Edgar Fuentes is a PhD student in the Nanoscopy for Nanomedicine Group led by Lorenzo Albertazzi at the Institute for Bioengineering of Catalonia (IBEC). Within this group, Edgar and his colleagues focus on the synthesis of novel smart supramolecular materials for drug delivery.

More than a year ago, the Group of Albertazzi at IBEC started a fruitful collaboration with the Group of Ilja Voets at ICMS, at the Technical University in Eindhoven. But not only this, two other groups of experts joined this collaboration: the Nanoprobes and Nanoswitches Group led by Pau Gorostiza at IBEC and the Polymer Chemistry and Materials Group led by José Berrocal at Adolphe Merkle Institute in Switzerland. As a result of this great team, researchers have recently reported a highlight paper published by Journal of the American Society of Chemistry (JACS).
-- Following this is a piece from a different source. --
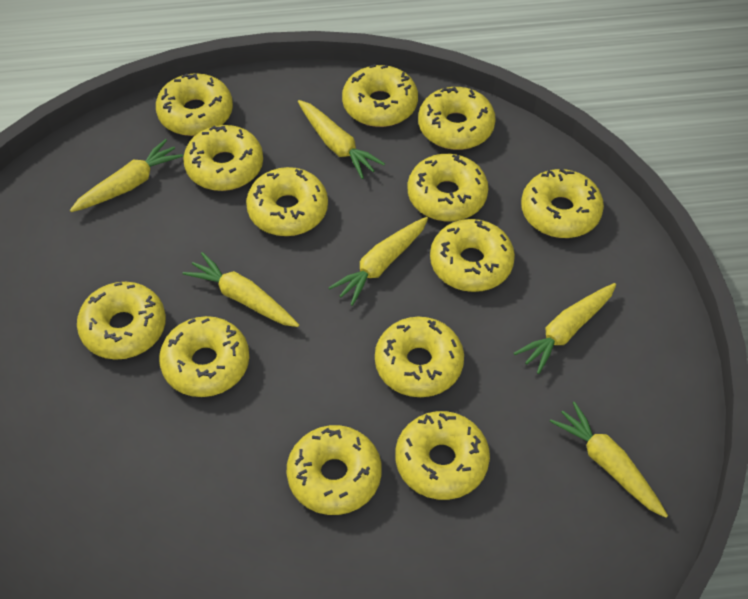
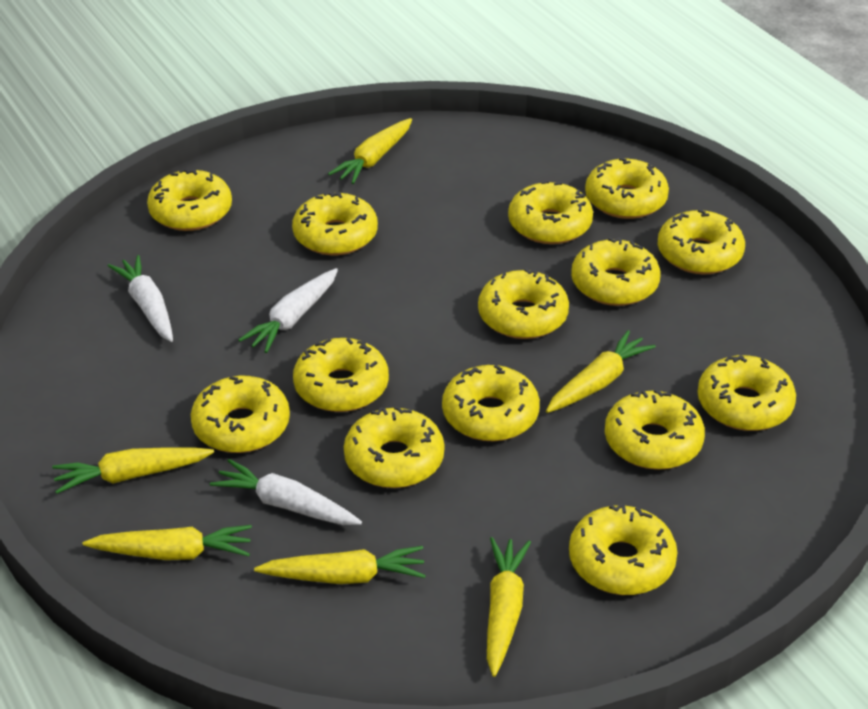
white carrot: none = 0 -> [108,255,173,342] [210,459,362,525] [238,268,338,353] = 3
yellow donut: [77,282,166,360] [156,73,233,136] [159,316,249,397] [183,125,263,191] [246,167,328,236] [287,425,382,515] [342,64,418,127] [375,317,464,397] [395,411,490,500] [408,154,488,221] [418,87,496,150] [430,219,515,292] [521,169,604,238] = 13 -> [147,169,232,231] [191,375,290,453] [292,192,378,255] [293,338,389,412] [344,406,444,488] [442,365,540,441] [478,268,569,339] [508,181,593,244] [569,503,678,595] [571,237,660,306] [585,158,669,219] [605,389,705,470] [658,209,745,275] [697,355,796,431] = 14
The disk-like molecule synthesized in Barcelona incorporated a peptidic part made of lysine (pH responsive), an octaethylene glycol chain responsive to temperature and an azobenzene part which respond to light stimuli. Researchers observe that when combining these parts into a single molecule, the final compound keep responsiveness, changing its charge and shape. And even more fascinating, these changes can promote the disc-like molecules to stack one on top of each other forming a pile of molecules.
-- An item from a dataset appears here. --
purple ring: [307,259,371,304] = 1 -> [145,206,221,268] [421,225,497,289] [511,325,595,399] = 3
According to the researchers: “Our system responds in a controlled and reversible fashion to light, temperature, pH, and ionic strength, modulating the assembly−disassembly equilibrium. This is especially interesting for biological applications, such as drug delivery or tissue engineering, where controlling the material performance in a complex environment is challenging”. Edgar Fuentes, first author of the paper, and who spent one week in Eindhoven, working directly with the Voets-Group, thanks to IBEC-ICMS collaboration agreement explains the finding in a very comprehensive way:

We have developed very small “lego pieces” which behave like a switch able to change upon light or other environmental conditions. But the most fascinating is the following: under certain conditions these small pieces can spontaneously interact with many other pieces, forming fiber-like objects in water, 10000-fold thinner than a hair. Edgar Fuentes, first author of the paper

Reference article: Fuentes, M. Gerth, J. A. Berrocal, C. Matera, P. Gorostiza, I. K. Voets, S. Pujals and L. Albertazzi. An Azobenzene-Based Single-Component Supramolecular Polymer Responsive to Multiple Stimuli in Water. JACS, 2020.